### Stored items

==============================

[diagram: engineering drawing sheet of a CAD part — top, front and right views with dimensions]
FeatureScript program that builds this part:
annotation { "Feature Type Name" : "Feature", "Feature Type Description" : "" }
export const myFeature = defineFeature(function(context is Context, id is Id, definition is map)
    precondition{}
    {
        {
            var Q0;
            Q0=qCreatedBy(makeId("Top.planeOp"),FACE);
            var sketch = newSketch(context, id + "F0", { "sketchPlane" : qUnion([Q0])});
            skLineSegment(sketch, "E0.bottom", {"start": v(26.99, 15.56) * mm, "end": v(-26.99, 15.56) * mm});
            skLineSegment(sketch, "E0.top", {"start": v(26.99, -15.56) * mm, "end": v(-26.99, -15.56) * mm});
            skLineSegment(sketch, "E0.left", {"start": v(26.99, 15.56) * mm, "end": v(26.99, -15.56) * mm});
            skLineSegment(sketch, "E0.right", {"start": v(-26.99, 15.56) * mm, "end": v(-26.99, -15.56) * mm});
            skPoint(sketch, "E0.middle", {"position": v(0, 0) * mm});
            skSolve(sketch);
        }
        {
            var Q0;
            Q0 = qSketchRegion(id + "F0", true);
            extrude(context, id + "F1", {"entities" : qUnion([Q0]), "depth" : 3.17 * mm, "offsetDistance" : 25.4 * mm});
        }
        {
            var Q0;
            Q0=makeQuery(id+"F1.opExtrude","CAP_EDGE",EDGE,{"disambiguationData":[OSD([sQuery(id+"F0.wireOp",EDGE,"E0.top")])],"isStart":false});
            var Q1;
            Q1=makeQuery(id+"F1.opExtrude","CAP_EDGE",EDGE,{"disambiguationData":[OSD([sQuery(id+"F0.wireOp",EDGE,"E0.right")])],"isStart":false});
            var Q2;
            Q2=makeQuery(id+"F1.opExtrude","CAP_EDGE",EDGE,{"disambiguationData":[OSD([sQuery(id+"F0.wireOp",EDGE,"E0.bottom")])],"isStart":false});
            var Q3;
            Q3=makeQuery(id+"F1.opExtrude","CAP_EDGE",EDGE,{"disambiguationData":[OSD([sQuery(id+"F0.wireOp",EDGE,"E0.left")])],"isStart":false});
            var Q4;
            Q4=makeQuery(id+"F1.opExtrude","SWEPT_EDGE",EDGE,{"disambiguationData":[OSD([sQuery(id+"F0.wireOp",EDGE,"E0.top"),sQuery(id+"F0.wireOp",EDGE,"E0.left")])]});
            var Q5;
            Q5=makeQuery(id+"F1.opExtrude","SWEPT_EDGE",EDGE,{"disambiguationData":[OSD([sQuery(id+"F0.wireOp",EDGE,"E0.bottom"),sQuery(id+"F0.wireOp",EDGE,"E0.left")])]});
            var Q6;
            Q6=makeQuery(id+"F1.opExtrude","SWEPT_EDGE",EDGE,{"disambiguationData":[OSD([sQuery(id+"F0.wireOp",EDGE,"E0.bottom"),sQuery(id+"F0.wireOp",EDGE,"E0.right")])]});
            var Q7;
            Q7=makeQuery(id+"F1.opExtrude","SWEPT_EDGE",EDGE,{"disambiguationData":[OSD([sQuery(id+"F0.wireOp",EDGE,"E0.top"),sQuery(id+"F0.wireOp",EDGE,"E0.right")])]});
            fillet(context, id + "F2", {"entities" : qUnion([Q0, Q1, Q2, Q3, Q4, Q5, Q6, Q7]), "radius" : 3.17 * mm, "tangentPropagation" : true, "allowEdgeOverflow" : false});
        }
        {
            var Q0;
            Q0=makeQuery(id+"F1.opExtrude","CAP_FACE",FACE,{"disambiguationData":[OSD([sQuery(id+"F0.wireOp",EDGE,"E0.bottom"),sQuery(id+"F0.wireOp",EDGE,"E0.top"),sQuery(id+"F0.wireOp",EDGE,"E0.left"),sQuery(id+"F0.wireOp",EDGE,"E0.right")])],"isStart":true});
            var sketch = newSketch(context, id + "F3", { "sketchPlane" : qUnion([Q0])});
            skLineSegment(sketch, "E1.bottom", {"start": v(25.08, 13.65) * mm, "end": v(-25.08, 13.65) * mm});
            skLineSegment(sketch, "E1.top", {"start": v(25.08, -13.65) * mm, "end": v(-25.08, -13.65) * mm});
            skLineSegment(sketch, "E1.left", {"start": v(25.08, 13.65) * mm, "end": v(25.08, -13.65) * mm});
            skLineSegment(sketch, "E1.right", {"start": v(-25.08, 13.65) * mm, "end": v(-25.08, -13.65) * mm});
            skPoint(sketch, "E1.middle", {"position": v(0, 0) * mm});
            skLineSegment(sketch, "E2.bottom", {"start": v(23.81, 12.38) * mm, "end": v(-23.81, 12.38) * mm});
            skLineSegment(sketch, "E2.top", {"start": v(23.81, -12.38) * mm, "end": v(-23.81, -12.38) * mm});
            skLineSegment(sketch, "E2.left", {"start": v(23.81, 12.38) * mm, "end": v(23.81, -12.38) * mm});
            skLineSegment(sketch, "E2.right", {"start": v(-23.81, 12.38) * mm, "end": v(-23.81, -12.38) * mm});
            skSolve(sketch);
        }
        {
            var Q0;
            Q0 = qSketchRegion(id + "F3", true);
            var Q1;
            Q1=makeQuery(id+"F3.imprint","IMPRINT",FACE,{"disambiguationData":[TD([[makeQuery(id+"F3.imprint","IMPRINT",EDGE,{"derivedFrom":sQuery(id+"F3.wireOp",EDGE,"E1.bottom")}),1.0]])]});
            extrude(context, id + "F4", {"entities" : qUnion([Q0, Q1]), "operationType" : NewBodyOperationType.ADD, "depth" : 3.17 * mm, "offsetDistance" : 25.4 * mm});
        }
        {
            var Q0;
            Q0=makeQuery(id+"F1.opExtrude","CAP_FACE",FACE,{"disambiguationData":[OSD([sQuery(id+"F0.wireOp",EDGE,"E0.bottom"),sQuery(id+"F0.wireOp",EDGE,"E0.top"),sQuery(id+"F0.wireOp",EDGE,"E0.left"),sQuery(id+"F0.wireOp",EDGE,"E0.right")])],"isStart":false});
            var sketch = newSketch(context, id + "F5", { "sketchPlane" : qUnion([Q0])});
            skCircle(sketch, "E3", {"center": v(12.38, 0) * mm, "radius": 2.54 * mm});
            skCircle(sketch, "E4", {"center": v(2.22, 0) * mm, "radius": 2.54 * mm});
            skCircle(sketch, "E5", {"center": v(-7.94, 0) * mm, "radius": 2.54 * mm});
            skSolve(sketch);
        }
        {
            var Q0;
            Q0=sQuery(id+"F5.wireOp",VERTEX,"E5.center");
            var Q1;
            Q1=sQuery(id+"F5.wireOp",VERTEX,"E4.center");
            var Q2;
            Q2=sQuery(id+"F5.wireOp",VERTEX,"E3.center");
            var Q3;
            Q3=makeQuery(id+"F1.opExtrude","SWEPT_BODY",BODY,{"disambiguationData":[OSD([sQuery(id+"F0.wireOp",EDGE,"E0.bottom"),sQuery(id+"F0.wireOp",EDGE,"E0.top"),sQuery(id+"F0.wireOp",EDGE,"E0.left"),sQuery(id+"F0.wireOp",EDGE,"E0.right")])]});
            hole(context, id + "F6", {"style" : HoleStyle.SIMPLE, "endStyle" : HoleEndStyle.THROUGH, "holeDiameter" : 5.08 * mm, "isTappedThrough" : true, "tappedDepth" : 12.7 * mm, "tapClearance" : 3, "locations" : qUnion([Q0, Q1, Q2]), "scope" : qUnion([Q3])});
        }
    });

==============================

### WRITTEN PROBLEM
Locate every line in the entries above that contains the string "true", matching case exactly, and copy each of those lines.

### RESULT FOR THIS EXERCISE
            Q0 = qSketchRegion(id + "F0", true);
            fillet(context, id + "F2", {"entities" : qUnion([Q0, Q1, Q2, Q3, Q4, Q5, Q6, Q7]), "radius" : 3.17 * mm, "tangentPropagation" : true, "allowEdgeOverflow" : false});
            Q0=makeQuery(id+"F1.opExtrude","CAP_FACE",FACE,{"disambiguationData":[OSD([sQuery(id+"F0.wireOp",EDGE,"E0.bottom"),sQuery(id+"F0.wireOp",EDGE,"E0.top"),sQuery(id+"F0.wireOp",EDGE,"E0.left"),sQuery(id+"F0.wireOp",EDGE,"E0.right")])],"isStart":true});
            Q0 = qSketchRegion(id + "F3", true);
            hole(context, id + "F6", {"style" : HoleStyle.SIMPLE, "endStyle" : HoleEndStyle.THROUGH, "holeDiameter" : 5.08 * mm, "isTappedThrough" : true, "tappedDepth" : 12.7 * mm, "tapClearance" : 3, "locations" : qUnion([Q0, Q1, Q2]), "scope" : qUnion([Q3])});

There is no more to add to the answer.